Faire en sorte qu’on joue vraiment avec les autres et avec la réalité, dans la réalité, avec les outils dont on dispose qui sont maintenant considérables.
Et il y a déjà un exemple à New-York c’est PacManhattan où il y en a un qui va se déguiser en Pacman, les autres en fantômes.
Et chacun ont leurs petits jeu de géolocalisation dans la poche.
Et les fantômes vont essayer d’attraper Pacman, sauf quand, dans les rues de New-York il va choper une pièce et donc il va pouvoir à son tour manger des fantômes.
Et il y a… je sais qu’il y a la version aussi… ils l’ont fait à Lyon.
Ça existe à Lyon.

Donc, en conclusion.

Comme disait Mike Monteiro hier : c’est notre responsabilité de créateurs…
Bon, je pense pas que tout le monde ici fasse du jeu vidéo.

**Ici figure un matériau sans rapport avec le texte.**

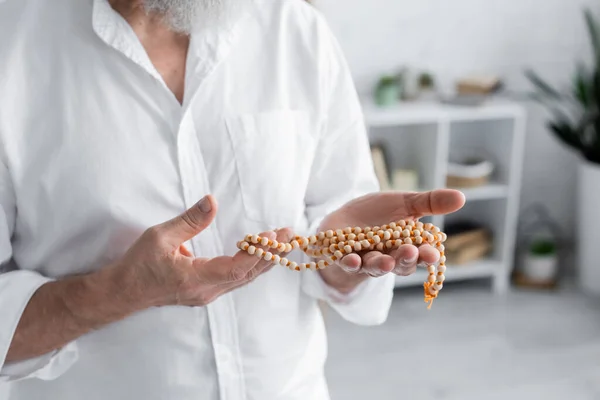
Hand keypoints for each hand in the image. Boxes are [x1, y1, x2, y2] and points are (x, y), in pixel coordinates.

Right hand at [108, 195, 291, 308]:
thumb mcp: (160, 237)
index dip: (257, 253)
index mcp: (195, 279)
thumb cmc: (138, 265)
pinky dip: (252, 265)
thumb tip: (212, 200)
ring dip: (264, 260)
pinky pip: (236, 279)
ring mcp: (207, 294)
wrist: (123, 292)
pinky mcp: (206, 292)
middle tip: (289, 233)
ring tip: (283, 240)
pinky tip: (262, 253)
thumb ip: (189, 220)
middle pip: (247, 274)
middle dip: (270, 254)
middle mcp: (206, 291)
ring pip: (244, 278)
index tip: (272, 236)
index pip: (236, 268)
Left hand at [317, 189, 464, 292]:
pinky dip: (350, 263)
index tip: (433, 254)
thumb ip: (431, 202)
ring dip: (380, 265)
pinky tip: (352, 260)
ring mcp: (367, 260)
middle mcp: (389, 257)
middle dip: (406, 259)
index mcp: (408, 246)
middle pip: (400, 263)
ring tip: (385, 262)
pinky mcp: (345, 259)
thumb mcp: (406, 203)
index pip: (421, 255)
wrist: (345, 220)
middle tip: (411, 252)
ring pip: (375, 266)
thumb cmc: (379, 213)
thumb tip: (462, 197)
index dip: (426, 256)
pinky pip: (349, 264)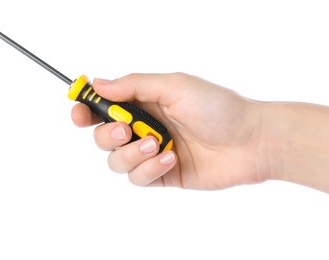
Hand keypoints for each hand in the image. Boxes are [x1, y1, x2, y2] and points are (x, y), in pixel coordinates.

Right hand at [71, 73, 268, 188]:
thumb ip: (134, 85)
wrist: (250, 141)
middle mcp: (146, 126)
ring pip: (116, 161)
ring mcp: (153, 152)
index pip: (104, 106)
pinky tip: (170, 159)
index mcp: (146, 101)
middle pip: (102, 136)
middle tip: (127, 130)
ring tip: (157, 145)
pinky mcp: (163, 175)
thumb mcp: (175, 86)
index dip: (86, 110)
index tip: (78, 113)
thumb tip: (98, 83)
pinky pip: (138, 178)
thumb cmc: (218, 108)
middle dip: (108, 135)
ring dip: (130, 154)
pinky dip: (149, 169)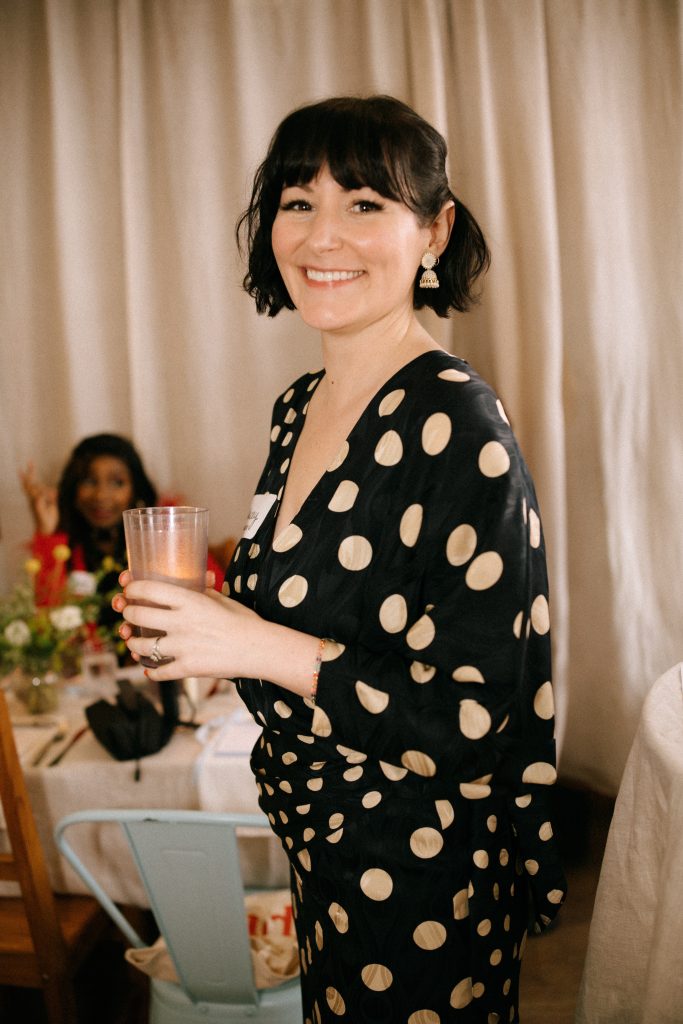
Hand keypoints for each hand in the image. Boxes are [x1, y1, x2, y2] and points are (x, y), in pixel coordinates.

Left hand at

Mais on est tous un petit peu créateur, on fabrique des choses.
Vraiment c’est notre responsabilité d’ouvrir ce champ pour pas rester bloqué sur des jeux à un bouton, déconnectés du monde.
Le monde est tellement riche.
Il y a tellement de choses à faire.
Il y a tellement de choses qui existent.
On a tellement de choses à découvrir.
Je veux dire, moi en me baladant dans les rues, je découvre en permanence des choses.
Et la plupart des gens généralement restent chez eux et vont à leur boulot.
Après tout nous sommes nés pour jouer, et jouer est censé nous apprendre à découvrir le monde plutôt que de l’éviter.